Monday, October 28, 2013

separate pages

I placed copies of the photos we placed on the blog also on the separate artist pages. Check it out. They look great!

Thursday, October 10, 2013

I've been experimenting with deconstructed (breakdown) screen printing with mixed results this year. The piece above called "Birch & Moons" was a good surprise.  One day I had extra dye so I printed on a scrap piece of torn and soda-ash soaked cotton canvas.  I had placed deli paper under the screen during the preparation phase and liked the looks.  I placed the dried deli paper over the center of the printed canvas and went "aha" -- a birch forest!

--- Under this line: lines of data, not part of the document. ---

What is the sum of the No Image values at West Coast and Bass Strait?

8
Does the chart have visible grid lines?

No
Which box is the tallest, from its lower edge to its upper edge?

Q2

Later I hand-beaded my version of birch trees and cut moon shapes from remaining deli paper scraps.  Today I covered and painted a piece of gator board 8" x 15" and glued on the fabric.  I think I'm done.
Last week I tried mono printing with thickened dye.  I spread the dye on a thin plastic cutting mat, laid fabric over the dye, then used a brayer.  The dye moved and morphed on the plastic, creating interesting bubbles and swirls.  I cut a few poppy pod outlines from cardboard and laid some on the dye before adding the fabric.  Had enough "OK" pieces to stitch together.  I free-motion stitched poppy pods over the printed outlines, machine quilted a random grid, and finished with piped binding. The piece which is about 10" x 12" truly is straight and square, but I have difficulty telling my camera that fact.

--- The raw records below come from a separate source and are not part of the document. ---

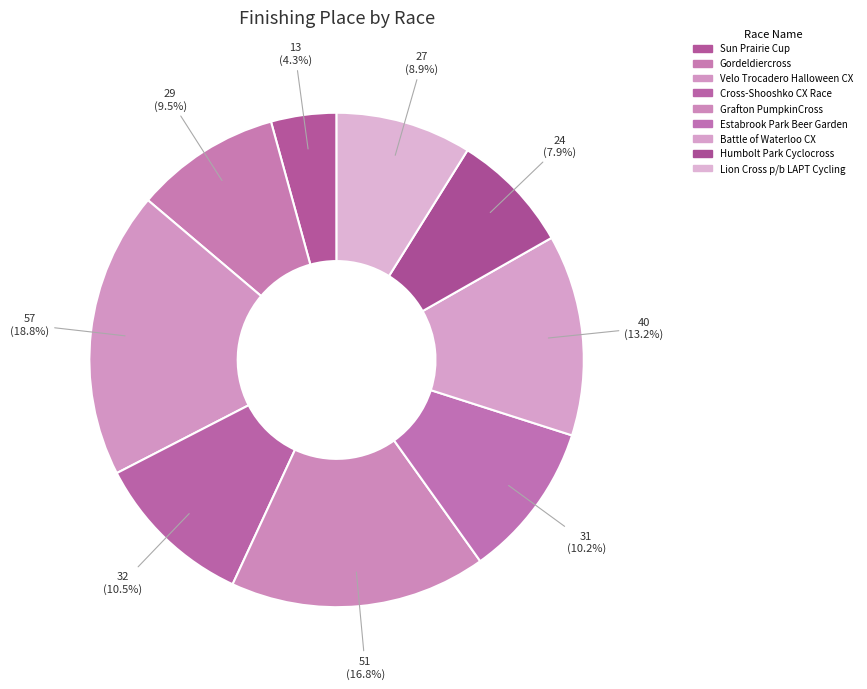

To the nearest percent, what is the average slice percentage?

11%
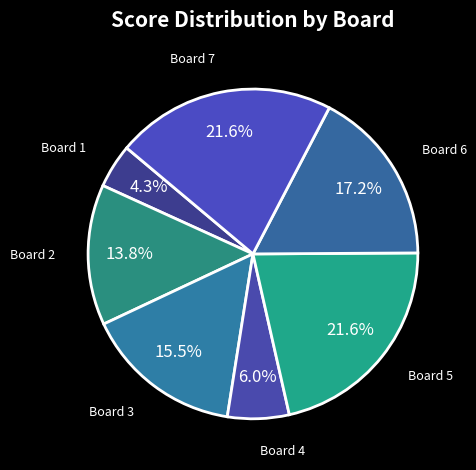

Count the number of slices in the pie.

7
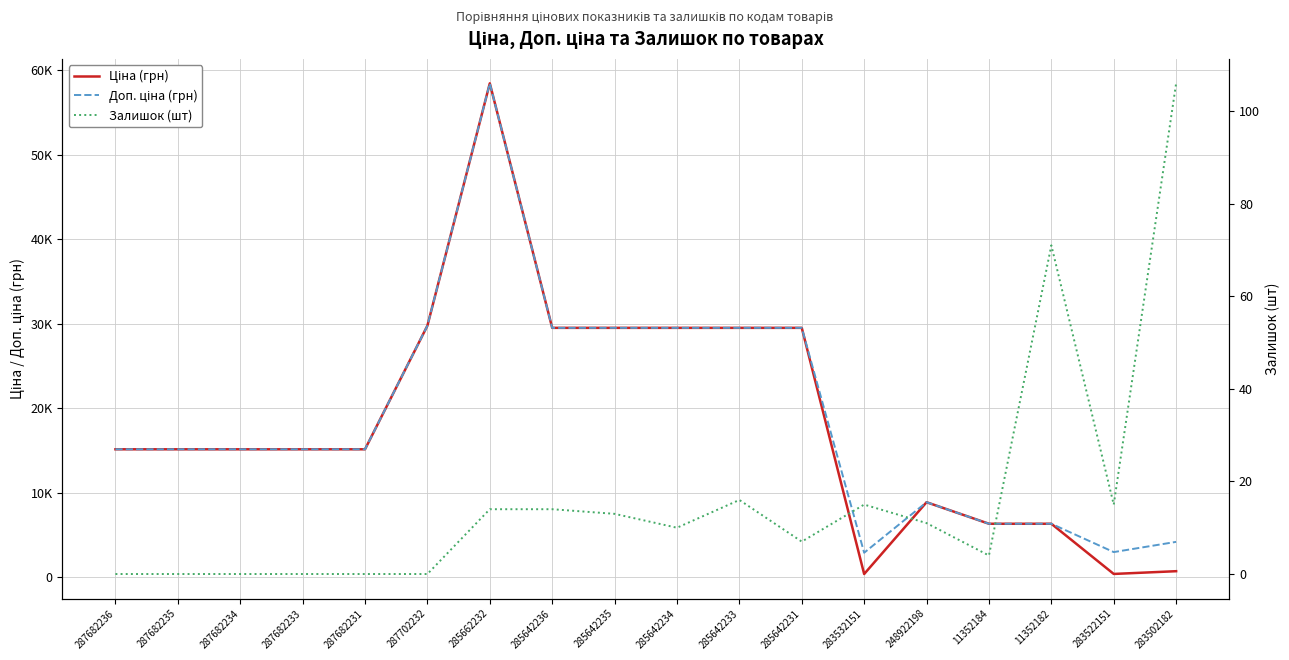

How many interior local peaks does the Залишок (шт) series have?

3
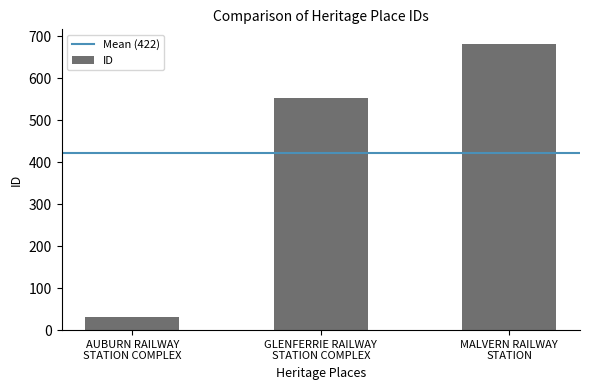

What is the change in value from AUBURN RAILWAY
STATION COMPLEX to GLENFERRIE RAILWAY
STATION COMPLEX?

+520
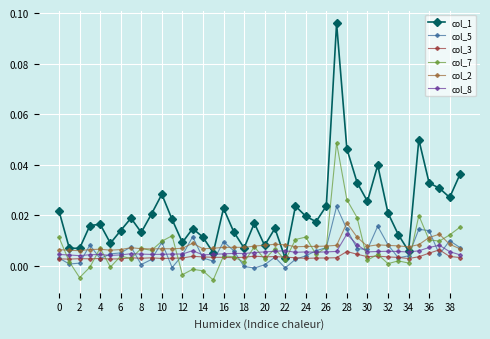

Rank the series by their maximum value, from lowest to highest.

col_3, col_8, col_2, col_5, col_7, col_1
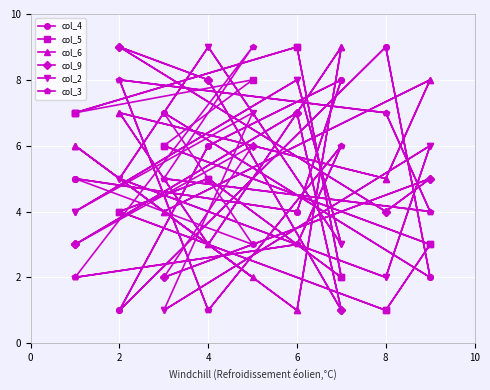

What is the sum of all col_9 values?

87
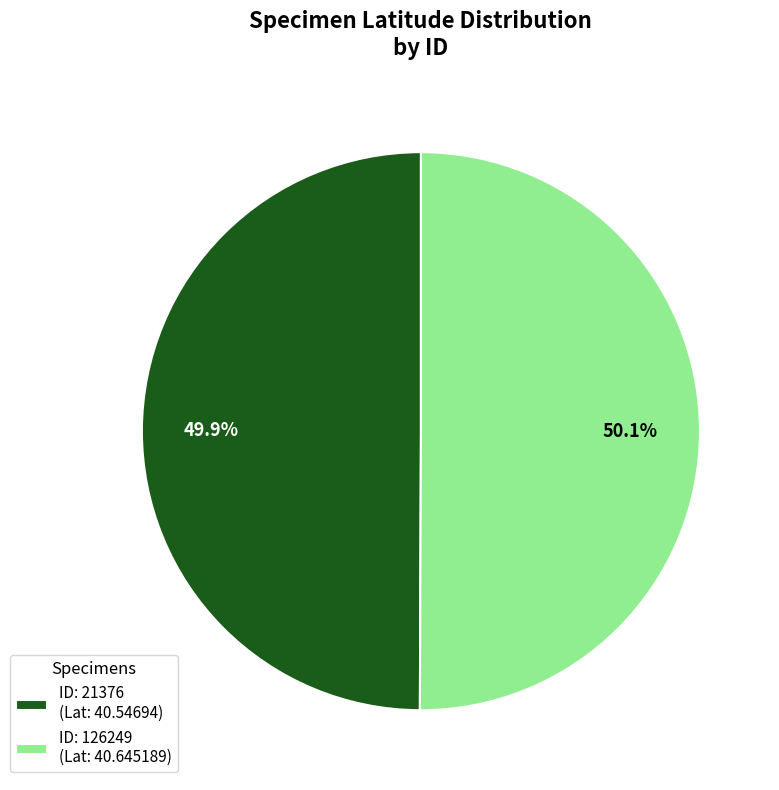

Is there a majority slice in this chart?

Yes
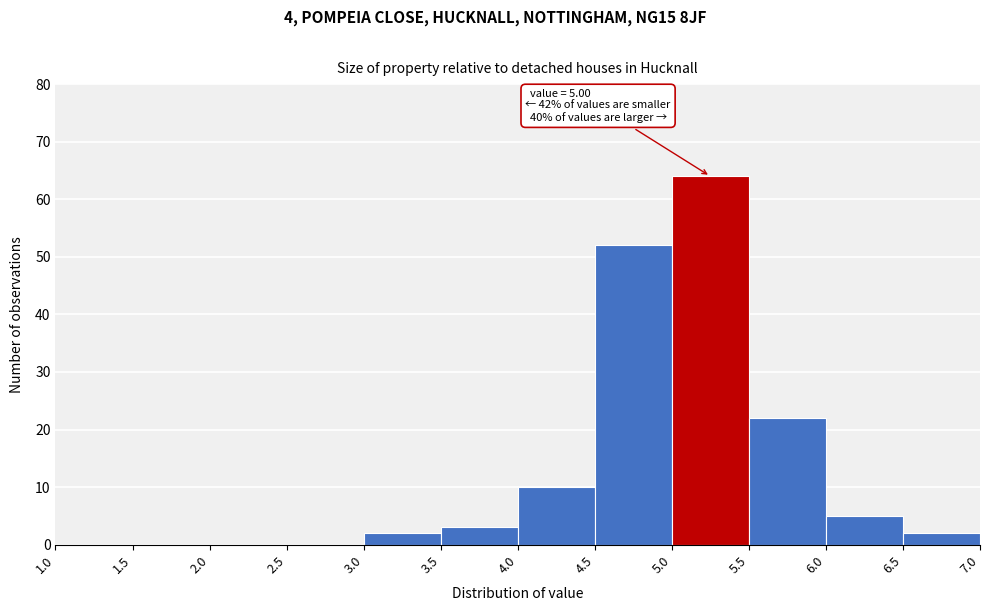

Which range on the x-axis has the tallest bar?

5.0 to 5.5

Saturday, September 14, 2013

WEEDS - theme of Irene MacWilliam



Weeds are useful

In the past few weeks I have been making fabric to the weed theme, sun prints, lino cuts, printing, painting etc various weed leaves and text .
I had a vision in my head but it did not look correct when I laid out the various bits. I cut them up and laid them down as a background and printed the text on some of the small squares. It looked lovely but I wished to represent some of the weeds so I free motion stitched in a dandelion, daisy, corn poppy and a nettle. It looked messy and the drawing did not show up enough. I free motion zig-zagged over the drawn weeds. Now everything is just one big muddle, fine if you are prepared to peer and pick out the elements; however it looks dirty, not fresh and wonderful.

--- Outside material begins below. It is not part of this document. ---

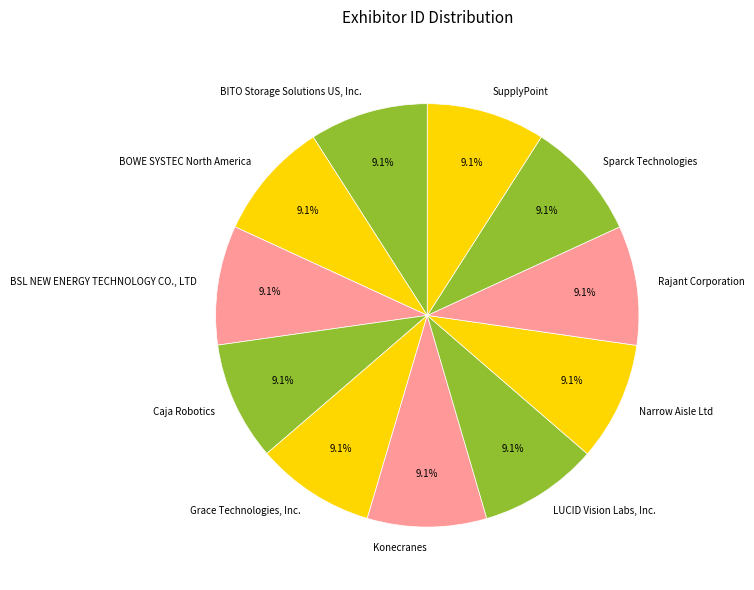

How many slices are in this pie chart?

11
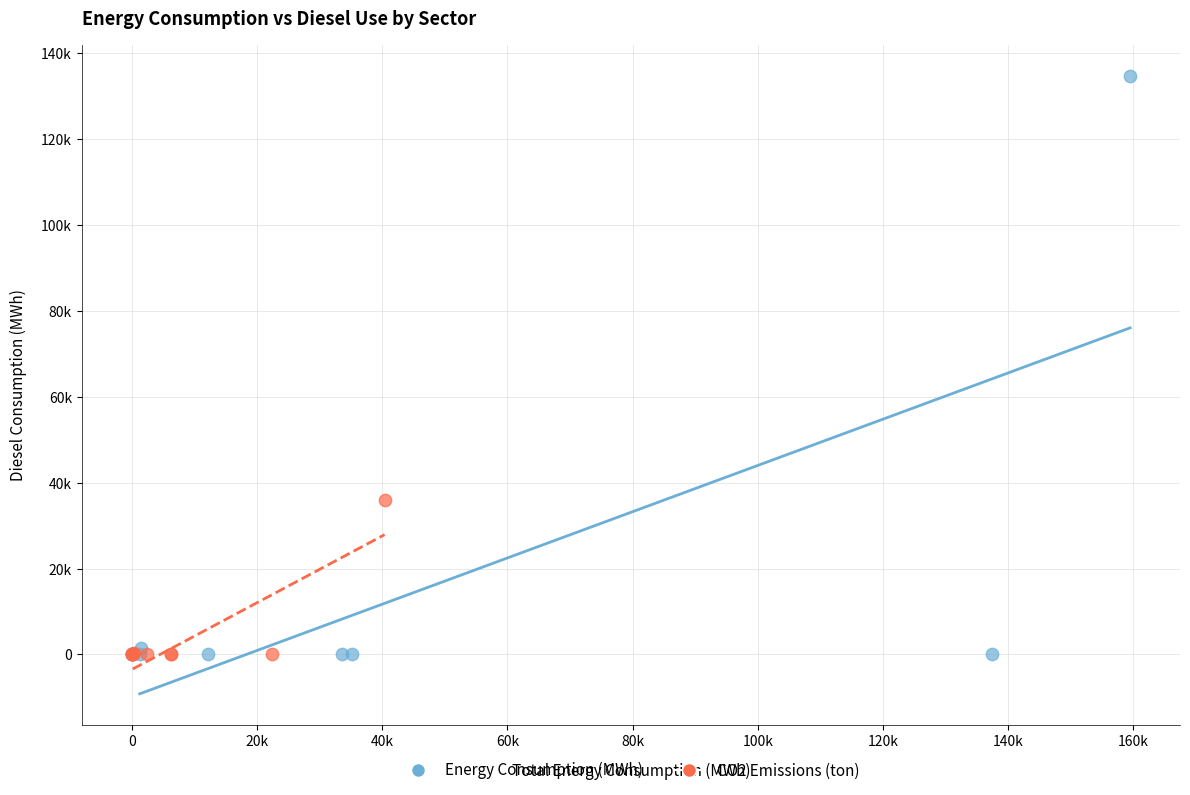

Which series has the widest spread of Y values?

Energy Consumption (MWh)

The back of it looks not bad so I decided to leave it exposed just for my own interest and perhaps for use when teaching.

I think all my background pieces were too strongly coloured or maybe I needed to leave some areas blank for my drawing.

I am determined to find my way to my vision of showing the value of weeds through textiles. Much thinking needed. Just as I am writing this text a new approach has come into my mind. We will see.